The response must match the data below exactly, line for line.

[Provided data]

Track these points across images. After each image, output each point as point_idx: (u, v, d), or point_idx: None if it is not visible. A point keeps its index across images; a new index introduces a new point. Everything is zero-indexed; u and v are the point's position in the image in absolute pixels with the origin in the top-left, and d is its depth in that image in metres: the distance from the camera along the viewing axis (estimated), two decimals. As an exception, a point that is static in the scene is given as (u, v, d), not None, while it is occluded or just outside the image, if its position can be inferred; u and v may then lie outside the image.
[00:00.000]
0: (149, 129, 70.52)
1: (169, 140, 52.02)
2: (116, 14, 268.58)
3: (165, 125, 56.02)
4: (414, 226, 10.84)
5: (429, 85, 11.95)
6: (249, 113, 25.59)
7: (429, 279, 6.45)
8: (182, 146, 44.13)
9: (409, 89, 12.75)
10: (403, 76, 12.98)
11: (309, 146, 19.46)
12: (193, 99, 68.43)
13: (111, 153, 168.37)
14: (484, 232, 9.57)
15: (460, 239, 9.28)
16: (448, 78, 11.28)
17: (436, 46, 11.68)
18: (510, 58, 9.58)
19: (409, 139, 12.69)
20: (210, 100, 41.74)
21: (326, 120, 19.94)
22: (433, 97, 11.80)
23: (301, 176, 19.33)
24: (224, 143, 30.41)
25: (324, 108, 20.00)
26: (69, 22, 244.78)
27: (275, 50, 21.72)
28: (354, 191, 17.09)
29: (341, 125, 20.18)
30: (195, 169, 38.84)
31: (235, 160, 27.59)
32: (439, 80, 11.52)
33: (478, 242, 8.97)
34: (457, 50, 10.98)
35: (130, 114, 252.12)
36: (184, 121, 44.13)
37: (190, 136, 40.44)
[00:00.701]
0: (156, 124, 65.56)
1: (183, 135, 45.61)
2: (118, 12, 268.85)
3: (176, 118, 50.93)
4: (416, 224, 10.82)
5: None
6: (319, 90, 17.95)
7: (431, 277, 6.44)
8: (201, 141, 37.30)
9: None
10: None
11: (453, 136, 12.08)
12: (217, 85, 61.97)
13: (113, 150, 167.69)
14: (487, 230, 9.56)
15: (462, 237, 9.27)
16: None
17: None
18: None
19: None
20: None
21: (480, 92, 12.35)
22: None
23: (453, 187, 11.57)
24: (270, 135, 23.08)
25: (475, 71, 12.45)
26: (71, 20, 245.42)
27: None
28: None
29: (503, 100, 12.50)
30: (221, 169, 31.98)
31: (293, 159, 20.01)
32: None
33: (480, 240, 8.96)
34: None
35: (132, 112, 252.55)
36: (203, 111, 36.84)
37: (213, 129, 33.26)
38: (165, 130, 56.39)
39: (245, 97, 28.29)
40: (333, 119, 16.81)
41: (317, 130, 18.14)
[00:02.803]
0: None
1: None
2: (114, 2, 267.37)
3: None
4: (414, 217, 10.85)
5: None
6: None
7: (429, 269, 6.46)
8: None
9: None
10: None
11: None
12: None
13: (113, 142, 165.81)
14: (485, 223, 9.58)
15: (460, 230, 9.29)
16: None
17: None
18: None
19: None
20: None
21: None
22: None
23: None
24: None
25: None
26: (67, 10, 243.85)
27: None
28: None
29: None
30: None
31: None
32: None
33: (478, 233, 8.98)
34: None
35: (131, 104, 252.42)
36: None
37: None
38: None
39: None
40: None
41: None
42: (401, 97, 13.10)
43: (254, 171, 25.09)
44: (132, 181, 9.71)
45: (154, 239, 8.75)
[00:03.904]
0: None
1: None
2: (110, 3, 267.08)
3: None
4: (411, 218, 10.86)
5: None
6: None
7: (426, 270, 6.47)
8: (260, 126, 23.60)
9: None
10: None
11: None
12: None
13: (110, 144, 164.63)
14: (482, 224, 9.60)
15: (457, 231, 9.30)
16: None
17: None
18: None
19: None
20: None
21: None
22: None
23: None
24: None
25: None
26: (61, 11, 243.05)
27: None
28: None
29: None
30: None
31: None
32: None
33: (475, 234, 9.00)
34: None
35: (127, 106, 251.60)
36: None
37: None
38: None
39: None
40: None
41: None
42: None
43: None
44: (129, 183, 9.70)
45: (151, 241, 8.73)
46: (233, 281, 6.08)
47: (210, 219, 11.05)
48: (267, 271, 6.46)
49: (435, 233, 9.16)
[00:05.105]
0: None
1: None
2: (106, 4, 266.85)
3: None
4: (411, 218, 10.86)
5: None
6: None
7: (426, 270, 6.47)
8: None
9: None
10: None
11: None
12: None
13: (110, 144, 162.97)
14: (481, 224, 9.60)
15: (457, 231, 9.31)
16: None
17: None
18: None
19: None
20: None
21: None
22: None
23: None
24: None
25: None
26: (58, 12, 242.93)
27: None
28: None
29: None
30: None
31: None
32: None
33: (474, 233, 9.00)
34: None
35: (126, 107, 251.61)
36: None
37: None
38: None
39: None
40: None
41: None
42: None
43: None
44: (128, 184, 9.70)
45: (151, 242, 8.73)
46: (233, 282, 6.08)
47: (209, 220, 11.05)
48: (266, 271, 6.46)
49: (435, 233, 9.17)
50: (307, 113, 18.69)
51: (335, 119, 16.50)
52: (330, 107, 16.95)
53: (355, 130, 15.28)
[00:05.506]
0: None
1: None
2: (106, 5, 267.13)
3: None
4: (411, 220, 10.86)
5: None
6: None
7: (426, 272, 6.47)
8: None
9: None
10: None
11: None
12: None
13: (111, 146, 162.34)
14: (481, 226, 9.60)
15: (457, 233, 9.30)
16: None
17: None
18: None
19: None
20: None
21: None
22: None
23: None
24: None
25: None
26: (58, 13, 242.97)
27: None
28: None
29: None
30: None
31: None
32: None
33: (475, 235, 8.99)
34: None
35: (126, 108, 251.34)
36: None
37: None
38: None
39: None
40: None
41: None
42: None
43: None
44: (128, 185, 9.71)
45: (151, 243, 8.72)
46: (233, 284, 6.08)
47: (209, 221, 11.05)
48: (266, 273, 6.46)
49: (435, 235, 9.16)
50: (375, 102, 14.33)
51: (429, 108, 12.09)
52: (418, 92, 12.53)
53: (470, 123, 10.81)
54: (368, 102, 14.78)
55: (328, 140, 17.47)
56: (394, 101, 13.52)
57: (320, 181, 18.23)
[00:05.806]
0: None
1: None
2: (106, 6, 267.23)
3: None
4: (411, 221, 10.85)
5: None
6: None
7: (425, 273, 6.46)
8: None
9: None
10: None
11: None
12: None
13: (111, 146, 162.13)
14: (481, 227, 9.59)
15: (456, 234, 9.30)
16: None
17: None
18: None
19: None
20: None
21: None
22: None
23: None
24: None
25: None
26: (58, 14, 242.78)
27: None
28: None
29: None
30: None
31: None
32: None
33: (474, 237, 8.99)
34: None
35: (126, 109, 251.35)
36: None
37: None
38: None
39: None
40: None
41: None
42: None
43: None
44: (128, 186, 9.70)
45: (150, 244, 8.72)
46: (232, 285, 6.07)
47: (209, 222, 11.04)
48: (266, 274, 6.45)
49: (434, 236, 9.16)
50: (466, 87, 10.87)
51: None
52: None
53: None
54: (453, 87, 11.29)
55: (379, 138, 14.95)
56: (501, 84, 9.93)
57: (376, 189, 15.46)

[/Provided data]

• Solution to this problem:
Track these points across images. After each image, output each point as point_idx: (u, v, d), or point_idx: None if it is not visible. A point keeps its index across images; a new index introduces a new point. Everything is zero-indexed; u and v are the point's position in the image in absolute pixels with the origin in the top-left, and d is its depth in that image in metres: the distance from the camera along the viewing axis (estimated), two decimals. As an exception, a point that is static in the scene is given as (u, v, d), not None, while it is occluded or just outside the image, if its position can be inferred; u and v may then lie outside the image.
[00:00.000]
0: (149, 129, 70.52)
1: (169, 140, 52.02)
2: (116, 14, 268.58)
3: (165, 125, 56.02)
4: (414, 226, 10.84)
5: (429, 85, 11.95)
6: (249, 113, 25.59)
7: (429, 279, 6.45)
8: (182, 146, 44.13)
9: (409, 89, 12.75)
10: (403, 76, 12.98)
11: (309, 146, 19.46)
12: (193, 99, 68.43)
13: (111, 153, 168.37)
14: (484, 232, 9.57)
15: (460, 239, 9.28)
16: (448, 78, 11.28)
17: (436, 46, 11.68)
18: (510, 58, 9.58)
19: (409, 139, 12.69)
20: (210, 100, 41.74)
21: (326, 120, 19.94)
22: (433, 97, 11.80)
23: (301, 176, 19.33)
24: (224, 143, 30.41)
25: (324, 108, 20.00)
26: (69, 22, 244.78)
27: (275, 50, 21.72)
28: (354, 191, 17.09)
29: (341, 125, 20.18)
30: (195, 169, 38.84)
31: (235, 160, 27.59)
32: (439, 80, 11.52)
33: (478, 242, 8.97)
34: (457, 50, 10.98)
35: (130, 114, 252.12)
36: (184, 121, 44.13)
37: (190, 136, 40.44)
[00:00.701]
0: (156, 124, 65.56)
1: (183, 135, 45.61)
2: (118, 12, 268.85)
3: (176, 118, 50.93)
4: (416, 224, 10.82)
5: None
6: (319, 90, 17.95)
7: (431, 277, 6.44)
8: (201, 141, 37.30)
9: None
10: None
11: (453, 136, 12.08)
12: (217, 85, 61.97)
13: (113, 150, 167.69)
14: (487, 230, 9.56)
15: (462, 237, 9.27)
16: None
17: None
18: None
19: None
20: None
21: (480, 92, 12.35)
22: None
23: (453, 187, 11.57)
24: (270, 135, 23.08)
25: (475, 71, 12.45)
26: (71, 20, 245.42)
27: None
28: None
29: (503, 100, 12.50)
30: (221, 169, 31.98)
31: (293, 159, 20.01)
32: None
33: (480, 240, 8.96)
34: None
35: (132, 112, 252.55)
36: (203, 111, 36.84)
37: (213, 129, 33.26)
38: (165, 130, 56.39)
39: (245, 97, 28.29)
40: (333, 119, 16.81)
41: (317, 130, 18.14)
[00:02.803]
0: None
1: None
2: (114, 2, 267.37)
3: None
4: (414, 217, 10.85)
5: None
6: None
7: (429, 269, 6.46)
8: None
9: None
10: None
11: None
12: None
13: (113, 142, 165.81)
14: (485, 223, 9.58)
15: (460, 230, 9.29)
16: None
17: None
18: None
19: None
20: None
21: None
22: None
23: None
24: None
25: None
26: (67, 10, 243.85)
27: None
28: None
29: None
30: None
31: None
32: None
33: (478, 233, 8.98)
34: None
35: (131, 104, 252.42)
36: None
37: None
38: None
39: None
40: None
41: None
42: (401, 97, 13.10)
43: (254, 171, 25.09)
44: (132, 181, 9.71)
45: (154, 239, 8.75)
[00:03.904]
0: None
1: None
2: (110, 3, 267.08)
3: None
4: (411, 218, 10.86)
5: None
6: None
7: (426, 270, 6.47)
8: (260, 126, 23.60)
9: None
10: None
11: None
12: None
13: (110, 144, 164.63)
14: (482, 224, 9.60)
15: (457, 231, 9.30)
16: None
17: None
18: None
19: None
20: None
21: None
22: None
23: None
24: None
25: None
26: (61, 11, 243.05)
27: None
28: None
29: None
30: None
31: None
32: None
33: (475, 234, 9.00)
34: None
35: (127, 106, 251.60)
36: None
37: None
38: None
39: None
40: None
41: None
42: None
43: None
44: (129, 183, 9.70)
45: (151, 241, 8.73)
46: (233, 281, 6.08)
47: (210, 219, 11.05)
48: (267, 271, 6.46)
49: (435, 233, 9.16)
[00:05.105]
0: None
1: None
2: (106, 4, 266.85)
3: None
4: (411, 218, 10.86)
5: None
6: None
7: (426, 270, 6.47)
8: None
9: None
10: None
11: None
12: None
13: (110, 144, 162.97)
14: (481, 224, 9.60)
15: (457, 231, 9.31)
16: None
17: None
18: None
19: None
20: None
21: None
22: None
23: None
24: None
25: None
26: (58, 12, 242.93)
27: None
28: None
29: None
30: None
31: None
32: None
33: (474, 233, 9.00)
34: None
35: (126, 107, 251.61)
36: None
37: None
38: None
39: None
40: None
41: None
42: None
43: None
44: (128, 184, 9.70)
45: (151, 242, 8.73)
46: (233, 282, 6.08)
47: (209, 220, 11.05)
48: (266, 271, 6.46)
49: (435, 233, 9.17)
50: (307, 113, 18.69)
51: (335, 119, 16.50)
52: (330, 107, 16.95)
53: (355, 130, 15.28)
[00:05.506]
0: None
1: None
2: (106, 5, 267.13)
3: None
4: (411, 220, 10.86)
5: None
6: None
7: (426, 272, 6.47)
8: None
9: None
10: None
11: None
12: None
13: (111, 146, 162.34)
14: (481, 226, 9.60)
15: (457, 233, 9.30)
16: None
17: None
18: None
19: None
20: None
21: None
22: None
23: None
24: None
25: None
26: (58, 13, 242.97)
27: None
28: None
29: None
30: None
31: None
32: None
33: (475, 235, 8.99)
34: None
35: (126, 108, 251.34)
36: None
37: None
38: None
39: None
40: None
41: None
42: None
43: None
44: (128, 185, 9.71)
45: (151, 243, 8.72)
46: (233, 284, 6.08)
47: (209, 221, 11.05)
48: (266, 273, 6.46)
49: (435, 235, 9.16)
50: (375, 102, 14.33)
51: (429, 108, 12.09)
52: (418, 92, 12.53)
53: (470, 123, 10.81)
54: (368, 102, 14.78)
55: (328, 140, 17.47)
56: (394, 101, 13.52)
57: (320, 181, 18.23)
[00:05.806]
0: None
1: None
2: (106, 6, 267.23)
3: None
4: (411, 221, 10.85)
5: None
6: None
7: (425, 273, 6.46)
8: None
9: None
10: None
11: None
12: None
13: (111, 146, 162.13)
14: (481, 227, 9.59)
15: (456, 234, 9.30)
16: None
17: None
18: None
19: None
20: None
21: None
22: None
23: None
24: None
25: None
26: (58, 14, 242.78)
27: None
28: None
29: None
30: None
31: None
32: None
33: (474, 237, 8.99)
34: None
35: (126, 109, 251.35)
36: None
37: None
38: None
39: None
40: None
41: None
42: None
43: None
44: (128, 186, 9.70)
45: (150, 244, 8.72)
46: (232, 285, 6.07)
47: (209, 222, 11.04)
48: (266, 274, 6.45)
49: (434, 236, 9.16)
50: (466, 87, 10.87)
51: None
52: None
53: None
54: (453, 87, 11.29)
55: (379, 138, 14.95)
56: (501, 84, 9.93)
57: (376, 189, 15.46)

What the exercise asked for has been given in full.